Biochemical parameters and physiological changes in maize plants submitted to water deficiency
SN Applied Sciences
This study presents the main changes that occur in the metabolism of corn plants submitted to water deficiency, which can directly affect the development and production of the plants. The aim of this study was to evaluate the biochemical and physiological metabolism responses in maize plants submitted to water deficiency. The experimental design was a randomized block in factorial scheme (3 × 3), being three irrigation depths and three evaluation periods with four replications. The treatments simulated two levels of water deficiency and one control: T1 (control treatment) 10-20 kPa; T2 (moderate water deficiency) 50-60 kPa, and T3 (severe water deficiency) 70-80 kPa.
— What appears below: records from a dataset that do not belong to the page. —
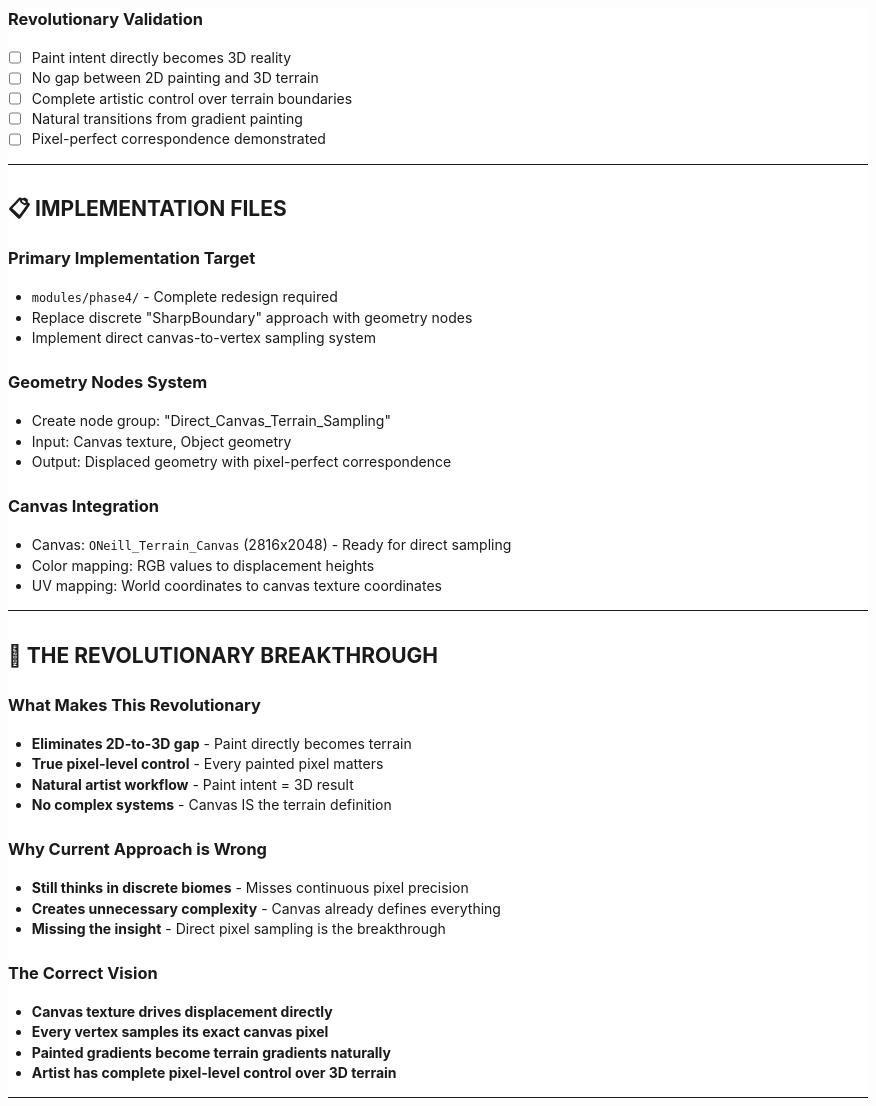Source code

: ### **Revolutionary Validation**
- [ ] Paint intent directly becomes 3D reality
- [ ] No gap between 2D painting and 3D terrain
- [ ] Complete artistic control over terrain boundaries
- [ ] Natural transitions from gradient painting
- [ ] Pixel-perfect correspondence demonstrated

---

## 📋 IMPLEMENTATION FILES

### **Primary Implementation Target**
- `modules/phase4/` - Complete redesign required
- Replace discrete "SharpBoundary" approach with geometry nodes
- Implement direct canvas-to-vertex sampling system

### **Geometry Nodes System**
- Create node group: "Direct_Canvas_Terrain_Sampling"
- Input: Canvas texture, Object geometry
- Output: Displaced geometry with pixel-perfect correspondence

### **Canvas Integration**
- Canvas: `ONeill_Terrain_Canvas` (2816x2048) - Ready for direct sampling
- Color mapping: RGB values to displacement heights
- UV mapping: World coordinates to canvas texture coordinates

---

## 🎯 THE REVOLUTIONARY BREAKTHROUGH

### **What Makes This Revolutionary**
- **Eliminates 2D-to-3D gap** - Paint directly becomes terrain
- **True pixel-level control** - Every painted pixel matters
- **Natural artist workflow** - Paint intent = 3D result
- **No complex systems** - Canvas IS the terrain definition

### **Why Current Approach is Wrong**
- **Still thinks in discrete biomes** - Misses continuous pixel precision
- **Creates unnecessary complexity** - Canvas already defines everything
- **Missing the insight** - Direct pixel sampling is the breakthrough

### **The Correct Vision**
- **Canvas texture drives displacement directly**
- **Every vertex samples its exact canvas pixel**
- **Painted gradients become terrain gradients naturally**
- **Artist has complete pixel-level control over 3D terrain**

---
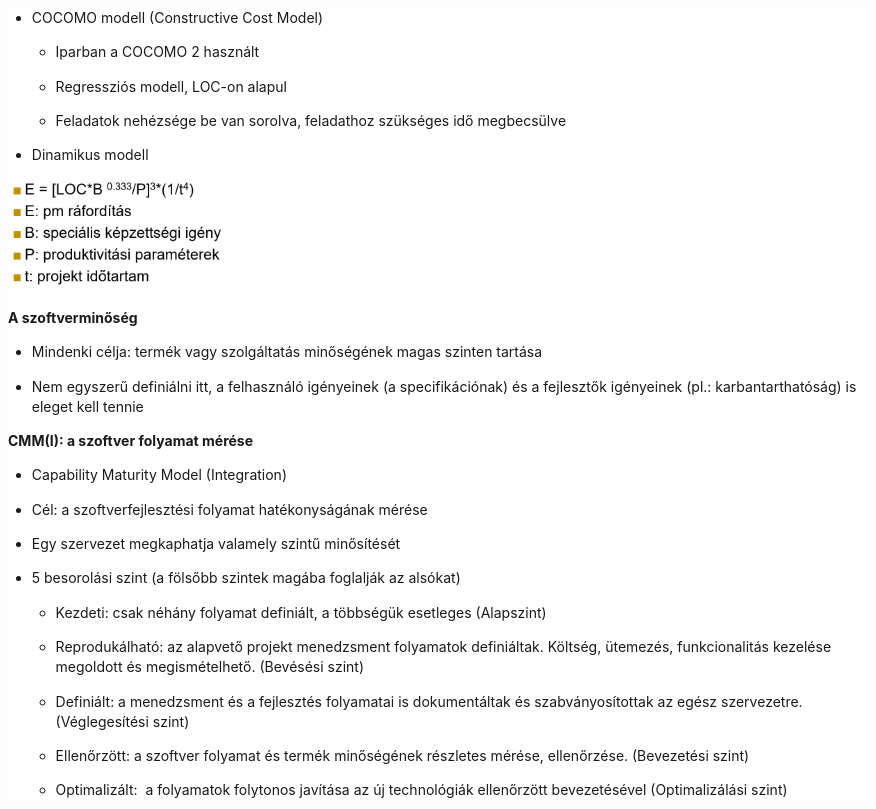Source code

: - COCOMO modell (Constructive Cost Model)

  - Iparban a COCOMO 2 használt

  - Regressziós modell, LOC-on alapul

  - Feladatok nehézsége be van sorolva, feladathoz szükséges idő megbecsülve

- Dinamikus modell

<img title="" src="../img/2022-05-04-21-48-00-image.png" alt="" width="217">

**A szoftverminőség**

- Mindenki célja: termék vagy szolgáltatás minőségének magas szinten tartása

- Nem egyszerű definiálni itt, a felhasználó igényeinek (a specifikációnak) és a fejlesztők igényeinek (pl.: karbantarthatóság) is eleget kell tennie

**CMM(I): a szoftver folyamat mérése**

- Capability Maturity Model (Integration)

- Cél: a szoftverfejlesztési folyamat hatékonyságának mérése

- Egy szervezet megkaphatja valamely szintű minősítését

- 5 besorolási szint (a fölsőbb szintek magába foglalják az alsókat)

  - Kezdeti: csak néhány folyamat definiált, a többségük esetleges (Alapszint)

  - Reprodukálható: az alapvető projekt menedzsment folyamatok definiáltak. Költség, ütemezés, funkcionalitás kezelése megoldott és megismételhető. (Bevésési szint)

  - Definiált: a menedzsment és a fejlesztés folyamatai is dokumentáltak és szabványosítottak az egész szervezetre. (Véglegesítési szint)

  - Ellenőrzött: a szoftver folyamat és termék minőségének részletes mérése, ellenőrzése. (Bevezetési szint)

  - Optimalizált:  a folyamatok folytonos javítása az új
    technológiák ellenőrzött bevezetésével (Optimalizálási szint)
The evaluation periods were E1-45 days after emergence (DAE); E2-52 DAE; and E3-59 DAE. The variables analyzed were relative water content; electrolyte leakage; total soluble proteins; nitrate reductase activity; and activity of the antioxidative response system, namely superoxide dismutase, catalase, and peroxidase. The results showed that stress caused a decrease in the relative water content, reflecting changes in membrane permeability and possible induction of electrolyte losses and an increase in the activities of the enzymes of the antioxidative response system. Thus, corn plants submitted to water deficiency presented interactive responses as a strategy to mitigate the impact of stress.